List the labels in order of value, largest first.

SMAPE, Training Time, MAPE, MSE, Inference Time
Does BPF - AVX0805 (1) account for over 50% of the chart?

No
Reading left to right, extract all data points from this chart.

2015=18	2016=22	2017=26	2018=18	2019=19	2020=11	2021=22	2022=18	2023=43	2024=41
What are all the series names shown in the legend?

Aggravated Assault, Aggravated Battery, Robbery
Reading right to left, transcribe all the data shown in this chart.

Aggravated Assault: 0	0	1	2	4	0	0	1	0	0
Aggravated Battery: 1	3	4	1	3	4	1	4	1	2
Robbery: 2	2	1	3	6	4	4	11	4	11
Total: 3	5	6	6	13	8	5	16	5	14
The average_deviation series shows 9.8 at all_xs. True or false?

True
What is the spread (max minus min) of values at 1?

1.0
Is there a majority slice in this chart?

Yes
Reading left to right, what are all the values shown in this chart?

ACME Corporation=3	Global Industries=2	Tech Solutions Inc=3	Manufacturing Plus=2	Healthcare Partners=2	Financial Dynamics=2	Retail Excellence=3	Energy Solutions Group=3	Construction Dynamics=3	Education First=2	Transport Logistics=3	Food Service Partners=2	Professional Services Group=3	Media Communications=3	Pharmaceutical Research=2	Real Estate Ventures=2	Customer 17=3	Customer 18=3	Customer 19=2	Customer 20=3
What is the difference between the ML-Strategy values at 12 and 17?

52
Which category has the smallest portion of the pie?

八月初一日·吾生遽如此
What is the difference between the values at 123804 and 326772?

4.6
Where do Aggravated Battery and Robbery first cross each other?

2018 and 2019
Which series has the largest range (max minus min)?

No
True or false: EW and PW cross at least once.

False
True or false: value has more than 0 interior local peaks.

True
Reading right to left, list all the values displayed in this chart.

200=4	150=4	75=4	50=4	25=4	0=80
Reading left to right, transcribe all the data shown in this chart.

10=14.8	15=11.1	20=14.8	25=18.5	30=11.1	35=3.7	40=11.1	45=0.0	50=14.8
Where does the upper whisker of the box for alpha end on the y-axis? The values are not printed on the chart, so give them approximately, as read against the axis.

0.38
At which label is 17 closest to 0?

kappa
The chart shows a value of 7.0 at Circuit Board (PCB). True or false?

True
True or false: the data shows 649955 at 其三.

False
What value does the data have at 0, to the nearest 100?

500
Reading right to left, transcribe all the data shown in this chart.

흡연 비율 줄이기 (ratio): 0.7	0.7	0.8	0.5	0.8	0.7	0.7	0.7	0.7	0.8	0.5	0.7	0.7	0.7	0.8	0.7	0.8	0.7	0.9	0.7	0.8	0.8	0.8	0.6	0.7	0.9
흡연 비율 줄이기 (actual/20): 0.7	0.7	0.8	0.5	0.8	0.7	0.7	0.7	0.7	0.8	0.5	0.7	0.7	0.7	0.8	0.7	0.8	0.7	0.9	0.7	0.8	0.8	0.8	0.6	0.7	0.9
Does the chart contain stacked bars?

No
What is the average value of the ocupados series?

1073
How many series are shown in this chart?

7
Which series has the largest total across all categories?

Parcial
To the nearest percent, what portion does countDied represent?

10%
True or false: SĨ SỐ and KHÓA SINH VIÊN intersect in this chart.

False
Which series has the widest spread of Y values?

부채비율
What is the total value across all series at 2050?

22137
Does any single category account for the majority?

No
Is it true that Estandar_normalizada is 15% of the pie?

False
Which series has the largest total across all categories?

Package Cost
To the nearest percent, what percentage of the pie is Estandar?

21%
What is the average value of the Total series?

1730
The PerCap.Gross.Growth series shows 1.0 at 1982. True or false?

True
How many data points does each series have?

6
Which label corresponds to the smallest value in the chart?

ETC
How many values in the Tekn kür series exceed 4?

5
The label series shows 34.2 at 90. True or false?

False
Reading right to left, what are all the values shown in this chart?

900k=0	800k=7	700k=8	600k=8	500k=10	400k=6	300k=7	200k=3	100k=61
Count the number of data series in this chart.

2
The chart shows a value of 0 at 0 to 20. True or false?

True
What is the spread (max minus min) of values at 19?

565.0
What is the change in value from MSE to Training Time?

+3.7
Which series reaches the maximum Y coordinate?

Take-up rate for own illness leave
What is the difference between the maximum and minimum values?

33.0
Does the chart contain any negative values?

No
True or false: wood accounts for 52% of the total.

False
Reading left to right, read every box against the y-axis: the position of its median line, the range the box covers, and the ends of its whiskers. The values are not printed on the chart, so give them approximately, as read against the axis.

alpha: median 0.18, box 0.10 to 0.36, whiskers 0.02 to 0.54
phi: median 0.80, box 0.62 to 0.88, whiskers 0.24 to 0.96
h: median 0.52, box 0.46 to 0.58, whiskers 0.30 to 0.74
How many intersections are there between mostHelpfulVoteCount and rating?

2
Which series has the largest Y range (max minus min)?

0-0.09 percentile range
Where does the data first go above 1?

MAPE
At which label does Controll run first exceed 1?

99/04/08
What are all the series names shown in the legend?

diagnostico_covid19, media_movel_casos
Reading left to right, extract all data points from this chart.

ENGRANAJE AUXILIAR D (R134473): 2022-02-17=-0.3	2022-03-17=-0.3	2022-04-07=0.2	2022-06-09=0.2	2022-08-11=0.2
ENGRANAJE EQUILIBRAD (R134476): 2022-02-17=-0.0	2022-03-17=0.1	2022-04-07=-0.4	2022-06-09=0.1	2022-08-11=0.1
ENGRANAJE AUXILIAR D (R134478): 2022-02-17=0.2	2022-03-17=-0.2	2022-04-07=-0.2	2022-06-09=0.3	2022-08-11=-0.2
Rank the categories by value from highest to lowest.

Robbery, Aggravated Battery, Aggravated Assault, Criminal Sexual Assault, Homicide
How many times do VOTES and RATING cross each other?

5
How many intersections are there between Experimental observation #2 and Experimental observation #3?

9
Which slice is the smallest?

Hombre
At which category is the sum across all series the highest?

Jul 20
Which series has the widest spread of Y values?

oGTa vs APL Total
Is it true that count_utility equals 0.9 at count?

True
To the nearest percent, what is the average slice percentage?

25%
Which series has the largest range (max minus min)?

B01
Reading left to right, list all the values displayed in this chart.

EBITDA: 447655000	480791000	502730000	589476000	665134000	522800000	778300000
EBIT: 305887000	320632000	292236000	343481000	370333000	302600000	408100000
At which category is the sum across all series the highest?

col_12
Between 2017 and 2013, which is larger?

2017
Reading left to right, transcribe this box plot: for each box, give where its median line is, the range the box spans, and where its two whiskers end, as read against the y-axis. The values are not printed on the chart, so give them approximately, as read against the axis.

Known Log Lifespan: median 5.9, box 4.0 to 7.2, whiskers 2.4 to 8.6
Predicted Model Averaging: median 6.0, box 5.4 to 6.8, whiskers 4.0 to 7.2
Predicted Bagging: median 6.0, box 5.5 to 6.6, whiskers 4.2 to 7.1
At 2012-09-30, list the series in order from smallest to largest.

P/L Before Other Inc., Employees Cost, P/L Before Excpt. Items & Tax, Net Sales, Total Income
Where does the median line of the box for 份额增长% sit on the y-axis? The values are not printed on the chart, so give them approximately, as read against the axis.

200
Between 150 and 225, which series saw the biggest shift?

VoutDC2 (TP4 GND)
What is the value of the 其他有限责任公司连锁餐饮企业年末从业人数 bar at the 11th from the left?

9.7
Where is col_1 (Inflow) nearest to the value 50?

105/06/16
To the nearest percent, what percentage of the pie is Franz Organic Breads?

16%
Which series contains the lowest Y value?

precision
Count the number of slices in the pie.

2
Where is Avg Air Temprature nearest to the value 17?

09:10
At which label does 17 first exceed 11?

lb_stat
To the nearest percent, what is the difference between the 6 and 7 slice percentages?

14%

JOB: Reproduce, line for line, the stretch of material that starts with the line containing "八月初一日·吾生遽如此" and ends with the line containing "At which label is 17 closest to 0?", keeping both of those lines.

WRITTEN RESPONSE:
八月初一日·吾生遽如此
What is the difference between the values at 123804 and 326772?

4.6
Where do Aggravated Battery and Robbery first cross each other?

2018 and 2019
Which series has the largest range (max minus min)?

No
True or false: EW and PW cross at least once.

False
True or false: value has more than 0 interior local peaks.

True
Reading right to left, list all the values displayed in this chart.

200=4	150=4	75=4	50=4	25=4	0=80
Reading left to right, transcribe all the data shown in this chart.

10=14.8	15=11.1	20=14.8	25=18.5	30=11.1	35=3.7	40=11.1	45=0.0	50=14.8
Where does the upper whisker of the box for alpha end on the y-axis? The values are not printed on the chart, so give them approximately, as read against the axis.

0.38
At which label is 17 closest to 0?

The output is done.